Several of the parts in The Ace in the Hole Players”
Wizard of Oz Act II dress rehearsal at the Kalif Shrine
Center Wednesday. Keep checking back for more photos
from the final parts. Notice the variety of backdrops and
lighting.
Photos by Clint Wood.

§ INSTRUCTIONS FOR THE TASK:
Print the data above, keeping every line and character unchanged.

§ REPLY TO THE EXERCISE:
Several of the parts in The Ace in the Hole Players”
Wizard of Oz Act II dress rehearsal at the Kalif Shrine
Center Wednesday. Keep checking back for more photos
from the final parts. Notice the variety of backdrops and
lighting.
Photos by Clint Wood.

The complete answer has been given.